■ **YOUR OBJECTIVE**:
Give back the data below word for word. Any image in it should be left out.

■ **Body or hand keypoint data**:
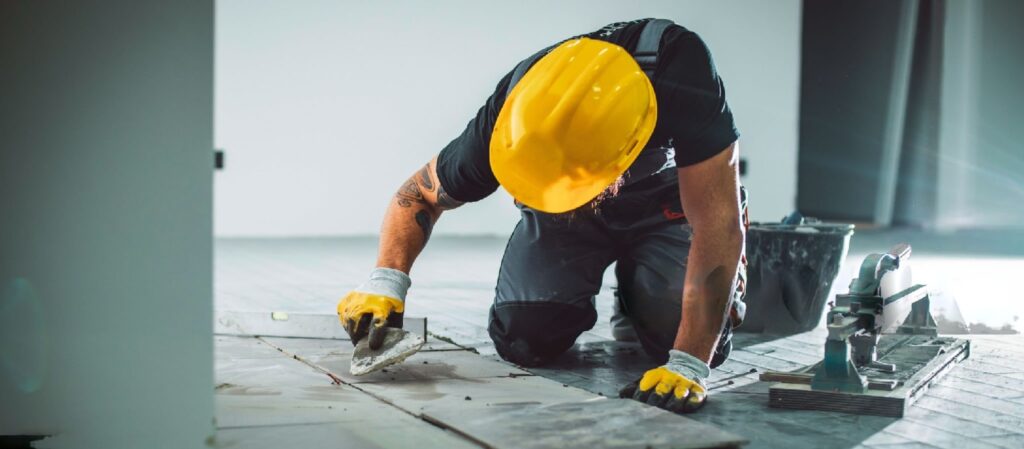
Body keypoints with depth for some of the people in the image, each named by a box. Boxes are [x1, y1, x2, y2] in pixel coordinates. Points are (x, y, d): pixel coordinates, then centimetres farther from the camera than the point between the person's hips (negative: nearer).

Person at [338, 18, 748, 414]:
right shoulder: (510, 114, -33)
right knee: (525, 339, -18)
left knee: (705, 344, -21)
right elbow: (420, 193, -15)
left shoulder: (683, 75, -42)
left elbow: (718, 224, -39)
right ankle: (575, 299, 18)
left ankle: (638, 299, 14)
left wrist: (687, 366, -42)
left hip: (667, 198, -1)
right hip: (560, 208, 1)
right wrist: (385, 282, -33)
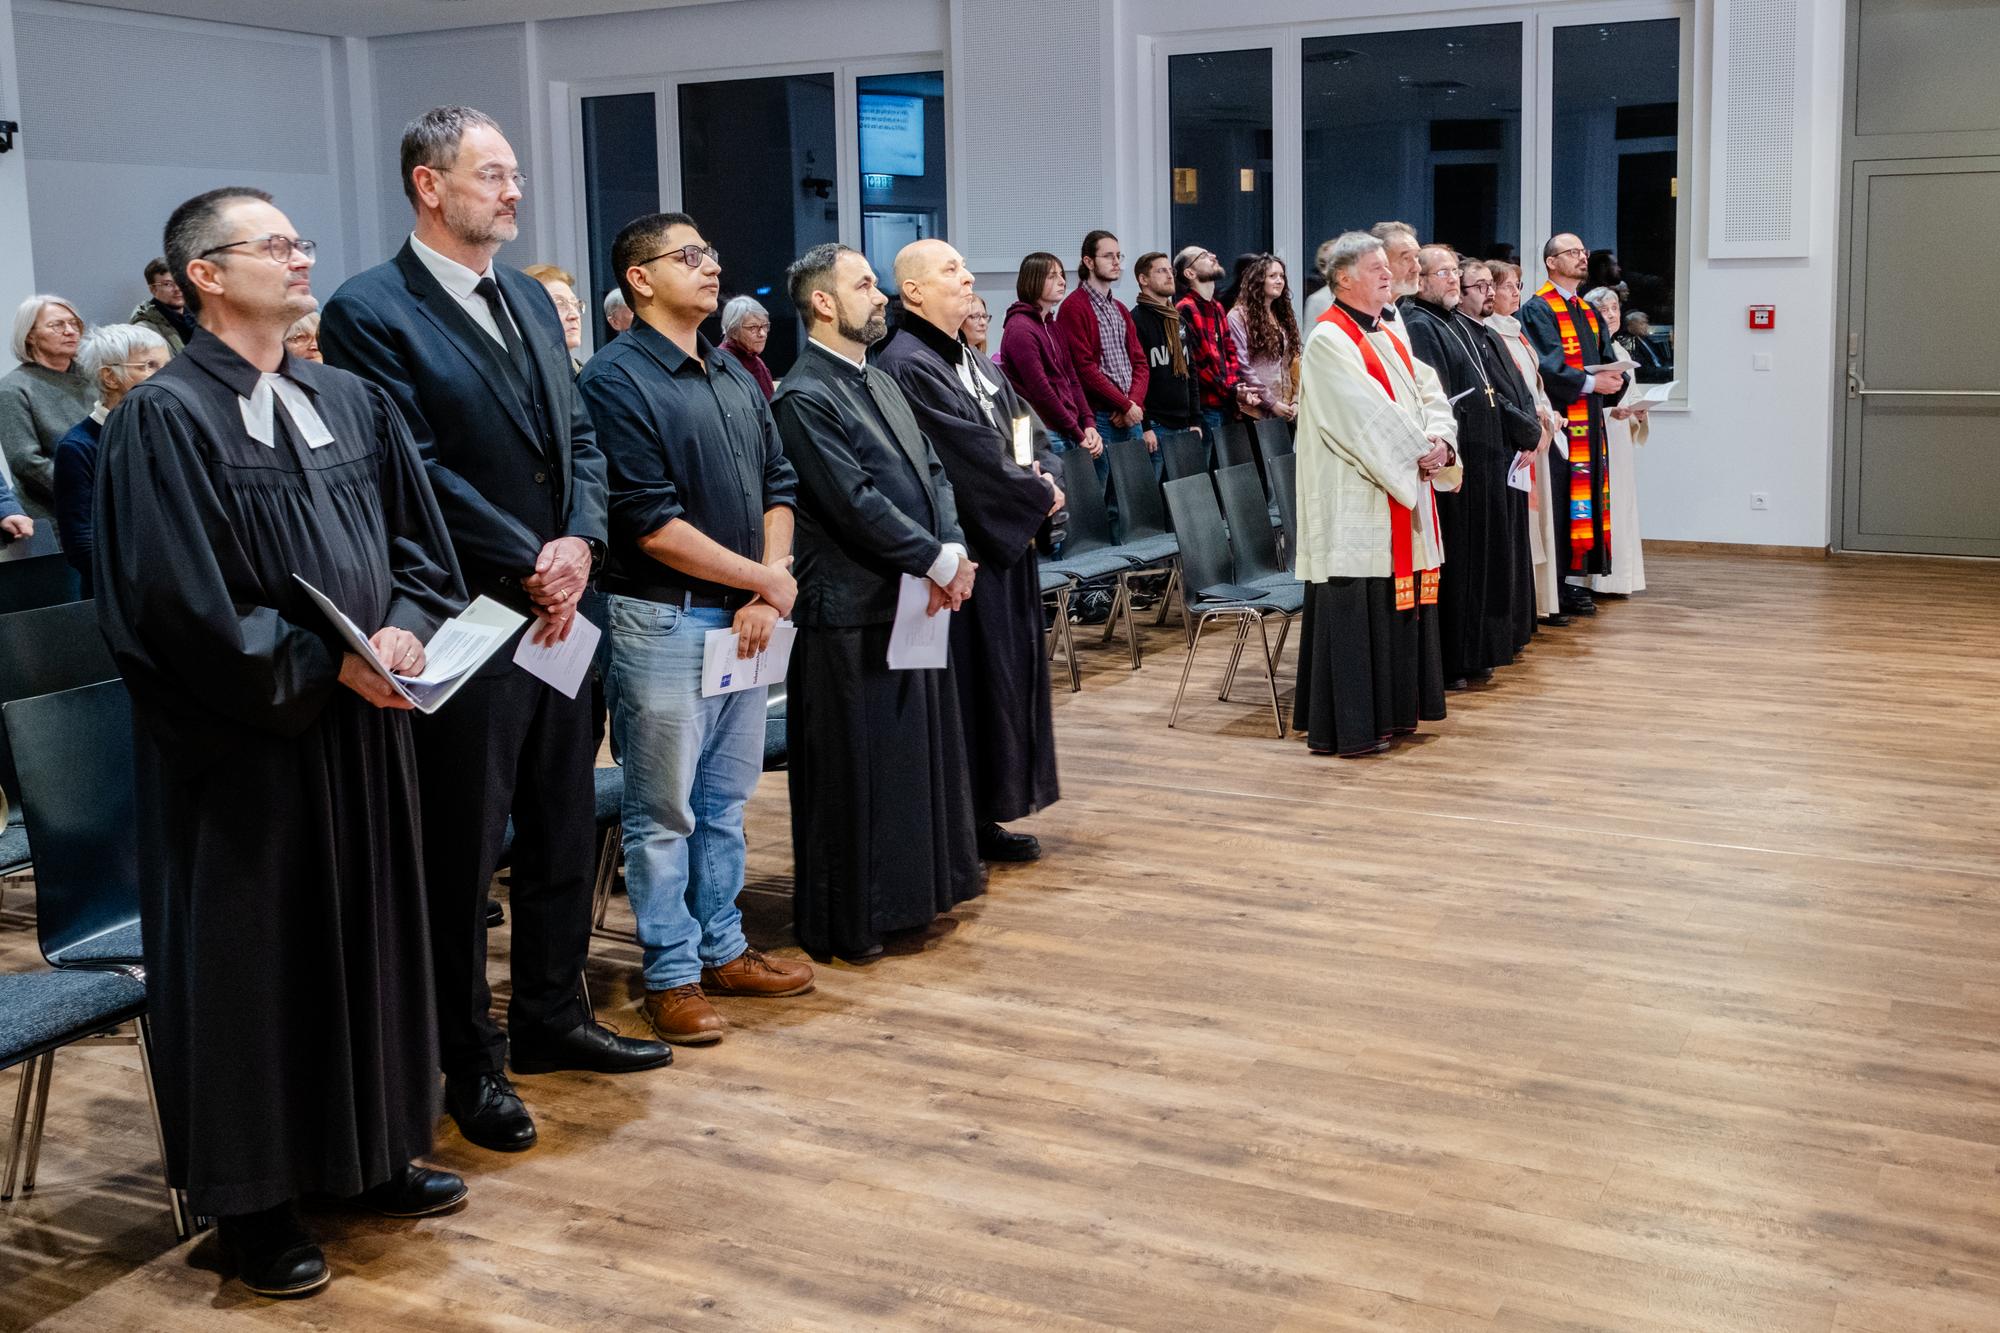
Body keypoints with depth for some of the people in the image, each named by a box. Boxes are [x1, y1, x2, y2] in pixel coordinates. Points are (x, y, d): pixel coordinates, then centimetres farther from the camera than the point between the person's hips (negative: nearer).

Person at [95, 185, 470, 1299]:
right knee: (250, 959, 4)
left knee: (369, 938, 14)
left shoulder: (354, 403, 8)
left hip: (364, 726, 6)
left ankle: (373, 1154, 31)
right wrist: (324, 666, -18)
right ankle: (254, 1197, 19)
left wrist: (404, 632, -11)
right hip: (242, 744, -6)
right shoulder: (167, 417, -12)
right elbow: (184, 602, -18)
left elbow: (422, 543, 9)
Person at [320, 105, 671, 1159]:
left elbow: (579, 437, 11)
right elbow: (417, 472, -17)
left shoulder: (531, 301, 13)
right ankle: (470, 1062, 19)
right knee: (460, 854, 5)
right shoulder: (371, 312, -10)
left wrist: (579, 541, -6)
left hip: (556, 611, 7)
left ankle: (552, 1016, 33)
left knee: (564, 831, 16)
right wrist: (528, 565, -15)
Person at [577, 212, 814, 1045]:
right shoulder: (616, 380, -11)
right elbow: (651, 522, -17)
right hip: (664, 622, -7)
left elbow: (777, 487, 13)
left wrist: (766, 594, -3)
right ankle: (671, 975, 13)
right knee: (664, 812, 3)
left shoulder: (736, 377, 13)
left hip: (745, 620, 7)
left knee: (726, 802, 16)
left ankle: (723, 951, 28)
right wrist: (764, 577, -11)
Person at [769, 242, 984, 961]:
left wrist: (953, 550, -5)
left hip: (916, 602, 9)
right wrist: (937, 561, -15)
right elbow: (855, 503, -20)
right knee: (854, 769, 1)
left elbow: (933, 471, 12)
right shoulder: (804, 397, -14)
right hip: (852, 612, -9)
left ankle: (923, 882, 32)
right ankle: (845, 921, 12)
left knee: (920, 751, 18)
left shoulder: (880, 382, 15)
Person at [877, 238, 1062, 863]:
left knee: (1005, 681, 13)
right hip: (963, 551, -10)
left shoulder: (967, 359, 14)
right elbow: (972, 457, -20)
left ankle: (986, 817, 23)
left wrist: (1035, 475, -3)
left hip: (1002, 543, 10)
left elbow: (1017, 423, 18)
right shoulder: (909, 367, -17)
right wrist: (1041, 496, -9)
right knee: (969, 685, -3)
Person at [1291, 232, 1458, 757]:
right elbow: (1366, 413, -19)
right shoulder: (1329, 340, -10)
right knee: (1356, 606, -6)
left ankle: (1392, 709, 21)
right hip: (1354, 501, -9)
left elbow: (1430, 392, 9)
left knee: (1399, 597, 12)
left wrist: (1438, 439, -10)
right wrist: (1418, 453, -15)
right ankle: (1349, 725, -1)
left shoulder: (1389, 338, 17)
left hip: (1402, 491, 9)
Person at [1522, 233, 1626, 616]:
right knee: (1560, 503, -8)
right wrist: (1591, 382, -20)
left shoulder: (1589, 313, 20)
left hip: (1590, 420, 8)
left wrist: (1614, 380, -6)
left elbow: (1608, 359, 15)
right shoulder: (1538, 309, -6)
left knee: (1589, 499, 7)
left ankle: (1576, 580, 12)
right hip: (1560, 419, -8)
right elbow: (1547, 366, -17)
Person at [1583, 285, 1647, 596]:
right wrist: (1610, 412, -24)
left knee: (1622, 503, 8)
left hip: (1621, 440, 8)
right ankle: (1598, 579, -5)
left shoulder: (1621, 351, 16)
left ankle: (1619, 576, 13)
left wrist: (1637, 415, 2)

■ **TASK ANSWER**:
Body keypoints with depth for some of the people in the image, each named by a box. Boxes are [x1, y1, x2, y2] in pixel coordinates. Points are (x, y, d): pixel coordinates, then centimetres farther from the camera than the point between the person's hips (negative: nearer).

Person at [338, 18, 748, 414]:
right shoulder: (510, 114, -33)
right knee: (525, 339, -18)
left knee: (705, 344, -21)
right elbow: (420, 193, -15)
left shoulder: (683, 75, -42)
left elbow: (718, 224, -39)
right ankle: (575, 299, 18)
left ankle: (638, 299, 14)
left wrist: (687, 366, -42)
left hip: (667, 198, -1)
right hip: (560, 208, 1)
right wrist: (385, 282, -33)
Body keypoints with depth for some of the people in the image, each named by a box. Boxes are [x1, y1, x2, y2] in pixel coordinates. Points are (x, y, d): pixel coordinates, then centimetres farther from the camera than the point between the person's hips (negative: nearer).

Person at [95, 185, 470, 1299]:
right knee: (250, 959, 4)
left knee: (369, 938, 14)
left shoulder: (354, 403, 8)
left hip: (364, 726, 6)
left ankle: (373, 1154, 31)
right wrist: (324, 666, -18)
right ankle: (254, 1197, 19)
left wrist: (404, 632, -11)
right hip: (242, 744, -6)
right shoulder: (167, 417, -12)
right elbow: (184, 602, -18)
left elbow: (422, 543, 9)
Person at [320, 105, 671, 1159]:
left elbow: (579, 437, 11)
right elbow: (417, 472, -17)
left shoulder: (531, 301, 13)
right ankle: (470, 1062, 19)
right knee: (460, 854, 5)
right shoulder: (371, 312, -10)
left wrist: (579, 541, -6)
left hip: (556, 611, 7)
left ankle: (552, 1016, 33)
left knee: (564, 831, 16)
right wrist: (528, 565, -15)
Person at [577, 212, 814, 1045]:
right shoulder: (616, 380, -11)
right elbow: (651, 522, -17)
right hip: (664, 622, -7)
left elbow: (777, 487, 13)
left wrist: (766, 594, -3)
right ankle: (671, 975, 13)
right knee: (664, 812, 3)
left shoulder: (736, 377, 13)
left hip: (745, 620, 7)
left knee: (726, 802, 16)
left ankle: (723, 951, 28)
right wrist: (764, 577, -11)
Person at [769, 242, 984, 961]:
left wrist: (953, 550, -5)
left hip: (916, 602, 9)
right wrist: (937, 561, -15)
right elbow: (855, 503, -20)
right knee: (854, 769, 1)
left elbow: (933, 471, 12)
right shoulder: (804, 397, -14)
right hip: (852, 612, -9)
left ankle: (923, 882, 32)
right ankle: (845, 921, 12)
left knee: (920, 751, 18)
left shoulder: (880, 382, 15)
Person at [877, 238, 1062, 863]:
left knee: (1005, 681, 13)
right hip: (963, 551, -10)
left shoulder: (967, 359, 14)
right elbow: (972, 457, -20)
left ankle: (986, 817, 23)
left wrist: (1035, 475, -3)
left hip: (1002, 543, 10)
left elbow: (1017, 423, 18)
right shoulder: (909, 367, -17)
right wrist: (1041, 496, -9)
right knee: (969, 685, -3)
Person at [1291, 232, 1458, 757]:
right elbow: (1366, 413, -19)
right shoulder: (1329, 340, -10)
right knee: (1356, 606, -6)
left ankle: (1392, 709, 21)
right hip: (1354, 501, -9)
left elbow: (1430, 392, 9)
left knee: (1399, 597, 12)
left wrist: (1438, 439, -10)
right wrist: (1418, 453, -15)
right ankle: (1349, 725, -1)
left shoulder: (1389, 338, 17)
left hip: (1402, 491, 9)
Person at [1522, 233, 1626, 616]:
right knee: (1560, 503, -8)
right wrist: (1591, 382, -20)
left shoulder: (1589, 313, 20)
left hip: (1590, 420, 8)
left wrist: (1614, 380, -6)
left elbow: (1608, 359, 15)
right shoulder: (1538, 309, -6)
left knee: (1589, 499, 7)
left ankle: (1576, 580, 12)
right hip: (1560, 419, -8)
right elbow: (1547, 366, -17)
Person at [1583, 285, 1647, 596]:
right wrist: (1610, 412, -24)
left knee: (1622, 503, 8)
left hip: (1621, 440, 8)
right ankle: (1598, 579, -5)
left shoulder: (1621, 351, 16)
left ankle: (1619, 576, 13)
left wrist: (1637, 415, 2)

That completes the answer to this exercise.